* [Source extract]

=== Section Start ===

Post-Sale Confusion Explained

Post-sale confusion occurs when a casual observer - not the buyer - mistakes one product for another after purchase. Think of someone spotting a pair of trainers or a handbag on the street and assuming it’s a luxury brand when it isn’t. The Court reaffirmed that trade marks continue to function as badges of origin even after the products are sold. Your brand’s reputation can be damaged when the public mistakes inferior products for yours, even if those people never intended to buy your products.

Still, the Court emphasised that each case turns on evidence and context: how the marks appear in use, the typical observer, and the trade channels involved. In this case, the Supreme Court held that the High Court judge had been entirely rational in concluding that the marks were not similar enough to cause confusion and that he had reached that conclusion by carefully examining evidence about how the marks looked, the type of buyer and the market channels. The Court of Appeal, so the Supreme Court opined, accordingly had no business substituting its own view.

The South African Perspective

South African trade mark law shares the same foundation: the unauthorized use of a similar mark that is likely to deceive or cause confusion will constitute an infringement. Our courts assess this through the lens of the average consumer in the marketplace, not through a side-by-side comparison. Proof of actual confusion is not needed, only proof of a reasonable likelihood of confusion.

As the South African Supreme Court of Appeal noted in Adidas AG and Another v Pepkor Retail Limited (187/12) [2013] ZASCA 3 (28 February 2013) the absence of evidence of confusion “is generally not significant”. While South African law does not expressly refer to “post-sale confusion”, the concept naturally fits within our broader test. Confusion may just as easily arise after a product is worn, used, or seen by others.

Likewise, the common-law action of passing off protects against any misrepresentation that causes members of the public, not just buyers, to think goods originate from another source. Local courts typically weigh: the nature of the goods and their market channels; the likely consumer and level of care; the way the marks appear in normal trade; the overall impression that the marks create when considered as a whole; and therefore, whether a substantial number of consumers would probably be deceived or confused. 

Why It Matters

The Iconix ruling underscores how trade marks operate in a world where products stay visible long after purchase. Brands live beyond the checkout page. Shoes, handbags, and even headphones are walking billboards, and misperceptions on the street can erode brand equity just as easily as confusion at the point of sale. Yet the case also serves as a reminder: post-sale confusion cannot be presumed simply because two logos share geometric shapes or colour palettes. An assessment must be rooted in how consumers actually perceive the marks in their real-world setting.

Key Takeaway for Brand Owners

Protection extends beyond the till. The fact that there is post-sale confusion is relevant, but infringement cannot be assumed merely because marks share similarities. Success in infringement cases still depends on proving a genuine likelihood of consumer confusion – speculation alone will not suffice.

=== Section End ===

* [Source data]
=== Section Start ===

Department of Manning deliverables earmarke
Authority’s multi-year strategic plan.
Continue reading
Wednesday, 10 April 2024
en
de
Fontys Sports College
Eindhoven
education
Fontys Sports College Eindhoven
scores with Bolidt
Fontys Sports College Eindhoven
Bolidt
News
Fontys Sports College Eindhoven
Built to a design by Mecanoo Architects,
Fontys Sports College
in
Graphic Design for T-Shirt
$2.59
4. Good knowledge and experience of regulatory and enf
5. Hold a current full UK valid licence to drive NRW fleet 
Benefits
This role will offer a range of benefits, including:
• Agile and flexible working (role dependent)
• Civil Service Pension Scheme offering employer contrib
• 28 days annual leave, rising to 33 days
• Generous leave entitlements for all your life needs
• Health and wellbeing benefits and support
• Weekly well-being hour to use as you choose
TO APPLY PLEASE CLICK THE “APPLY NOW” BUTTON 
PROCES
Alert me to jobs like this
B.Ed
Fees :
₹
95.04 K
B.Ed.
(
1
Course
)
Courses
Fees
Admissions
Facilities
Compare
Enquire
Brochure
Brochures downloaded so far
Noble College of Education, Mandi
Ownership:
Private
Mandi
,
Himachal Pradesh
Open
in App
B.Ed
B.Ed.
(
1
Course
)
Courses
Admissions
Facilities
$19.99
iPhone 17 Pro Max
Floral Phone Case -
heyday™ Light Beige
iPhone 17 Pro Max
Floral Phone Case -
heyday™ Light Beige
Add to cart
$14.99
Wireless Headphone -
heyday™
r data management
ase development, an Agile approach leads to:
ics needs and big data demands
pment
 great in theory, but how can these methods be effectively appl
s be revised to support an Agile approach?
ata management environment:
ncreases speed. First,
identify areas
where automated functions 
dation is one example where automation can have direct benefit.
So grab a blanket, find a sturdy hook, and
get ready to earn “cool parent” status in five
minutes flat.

=== Section End ===

* [Task requirements]
1 > List the factors that, according to the passage on post-sale confusion, local courts typically weigh.
2 > Write out the passage on post-sale confusion from the words "Key Takeaway for" up to and including the words "will not suffice.".
The rows were taken from a separate source.

* [Answers by item number]
1 >
- the nature of the goods and their market channels
- the likely consumer and level of care
- the way the marks appear in normal trade
- the overall impression that the marks create when considered as a whole
- whether a substantial number of consumers would probably be deceived or confused

2 >
Key Takeaway for Brand Owners

Protection extends beyond the till. The fact that there is post-sale confusion is relevant, but infringement cannot be assumed merely because marks share similarities. Success in infringement cases still depends on proving a genuine likelihood of consumer confusion – speculation alone will not suffice.